Would you retype the listing below word for word, without any of its pictures?

-- SOURCE INFORMATION follows --

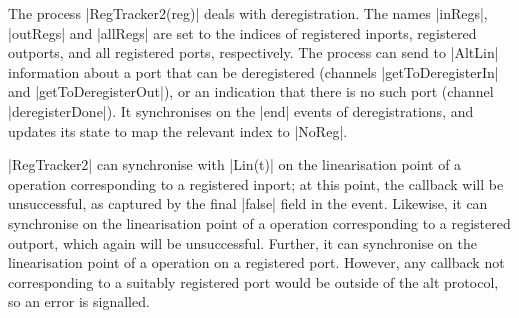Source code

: 

The process |RegTracker2(reg)| deals with deregistration.  The names |inRegs|,
|outRegs| and |allRegs| are set to the indices of registered inports,
registered outports, and all registered ports, respectively.  The process can
send to |AltLin| information about a port that can be deregistered (channels
|getToDeregisterIn| and |getToDeregisterOut|), or an indication that there is
no such port (channel |deregisterDone|).  It synchronises on the |end| events
of deregistrations, and updates its state to map the relevant index to
|NoReg|.

|RegTracker2| can synchronise with |Lin(t)| on the linearisation point of a
 operation corresponding to a registered inport; at this
point, the callback will be unsuccessful, as captured by the final |false|
field in the event.  Likewise, it can synchronise on the linearisation point
of a  operation corresponding to a registered outport, which
again will be unsuccessful.  Further, it can synchronise on the linearisation
point of a  operation on a registered port.  However, any
callback not corresponding to a suitably registered port would be outside of
the alt protocol, so an error is signalled. 



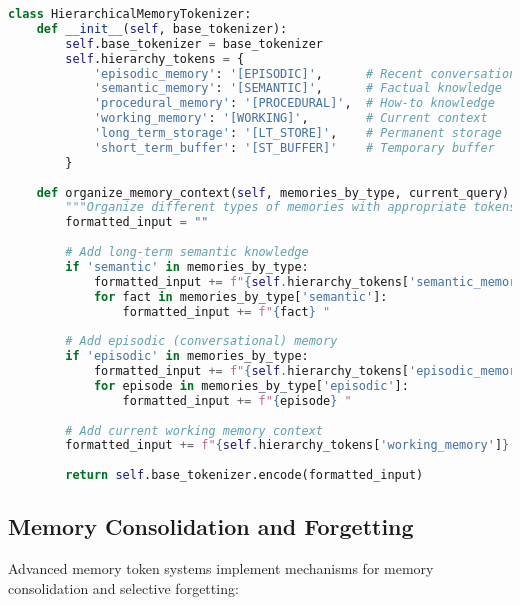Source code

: \begin{lstlisting}[language=Python, caption=Hierarchical memory token system]
class HierarchicalMemoryTokenizer:
    def __init__(self, base_tokenizer):
        self.base_tokenizer = base_tokenizer
        self.hierarchy_tokens = {
            'episodic_memory': '[EPISODIC]',      # Recent conversational memory
            'semantic_memory': '[SEMANTIC]',      # Factual knowledge
            'procedural_memory': '[PROCEDURAL]',  # How-to knowledge
            'working_memory': '[WORKING]',        # Current context
            'long_term_storage': '[LT_STORE]',    # Permanent storage
            'short_term_buffer': '[ST_BUFFER]'    # Temporary buffer
        }
    
    def organize_memory_context(self, memories_by_type, current_query):
        """Organize different types of memories with appropriate tokens"""
        formatted_input = ""
        
        # Add long-term semantic knowledge
        if 'semantic' in memories_by_type:
            formatted_input += f"{self.hierarchy_tokens['semantic_memory']} "
            for fact in memories_by_type['semantic']:
                formatted_input += f"{fact} "
        
        # Add episodic (conversational) memory
        if 'episodic' in memories_by_type:
            formatted_input += f"{self.hierarchy_tokens['episodic_memory']} "
            for episode in memories_by_type['episodic']:
                formatted_input += f"{episode} "
        
        # Add current working memory context
        formatted_input += f"{self.hierarchy_tokens['working_memory']} {current_query}"
        
        return self.base_tokenizer.encode(formatted_input)
\end{lstlisting}

\subsection{Memory Consolidation and Forgetting}

Advanced memory token systems implement mechanisms for memory consolidation and selective forgetting:

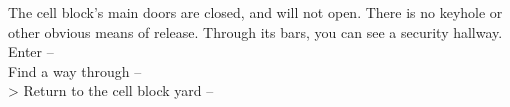 The cell block’s main doors are closed, and will not open. There is no keyhole or other obvious means of release. Through its bars, you can see a security hallway.\\

 Enter -- \\
 Find a way through -- \\
> Return to the cell block yard --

-- SOURCE INFORMATION concluded --

== YOUR SOLUTION ==
Source code

: 

The process |RegTracker2(reg)| deals with deregistration.  The names |inRegs|,
|outRegs| and |allRegs| are set to the indices of registered inports,
registered outports, and all registered ports, respectively.  The process can
send to |AltLin| information about a port that can be deregistered (channels
|getToDeregisterIn| and |getToDeregisterOut|), or an indication that there is
no such port (channel |deregisterDone|).  It synchronises on the |end| events
of deregistrations, and updates its state to map the relevant index to
|NoReg|.

|RegTracker2| can synchronise with |Lin(t)| on the linearisation point of a
 operation corresponding to a registered inport; at this
point, the callback will be unsuccessful, as captured by the final |false|
field in the event.  Likewise, it can synchronise on the linearisation point
of a  operation corresponding to a registered outport, which
again will be unsuccessful.  Further, it can synchronise on the linearisation
point of a  operation on a registered port.  However, any
callback not corresponding to a suitably registered port would be outside of
the alt protocol, so an error is signalled. 



Source code

: \begin{lstlisting}[language=Python, caption=Hierarchical memory token system]
class HierarchicalMemoryTokenizer:
    def __init__(self, base_tokenizer):
        self.base_tokenizer = base_tokenizer
        self.hierarchy_tokens = {
            'episodic_memory': '[EPISODIC]',      # Recent conversational memory
            'semantic_memory': '[SEMANTIC]',      # Factual knowledge
            'procedural_memory': '[PROCEDURAL]',  # How-to knowledge
            'working_memory': '[WORKING]',        # Current context
            'long_term_storage': '[LT_STORE]',    # Permanent storage
            'short_term_buffer': '[ST_BUFFER]'    # Temporary buffer
        }
    
    def organize_memory_context(self, memories_by_type, current_query):
        """Organize different types of memories with appropriate tokens"""
        formatted_input = ""
        
        # Add long-term semantic knowledge
        if 'semantic' in memories_by_type:
            formatted_input += f"{self.hierarchy_tokens['semantic_memory']} "
            for fact in memories_by_type['semantic']:
                formatted_input += f"{fact} "
        
        # Add episodic (conversational) memory
        if 'episodic' in memories_by_type:
            formatted_input += f"{self.hierarchy_tokens['episodic_memory']} "
            for episode in memories_by_type['episodic']:
                formatted_input += f"{episode} "
        
        # Add current working memory context
        formatted_input += f"{self.hierarchy_tokens['working_memory']} {current_query}"
        
        return self.base_tokenizer.encode(formatted_input)
\end{lstlisting}

\subsection{Memory Consolidation and Forgetting}

Advanced memory token systems implement mechanisms for memory consolidation and selective forgetting:

 The cell block’s main doors are closed, and will not open. There is no keyhole or other obvious means of release. Through its bars, you can see a security hallway.\\

 Enter -- \\
 Find a way through -- \\
> Return to the cell block yard --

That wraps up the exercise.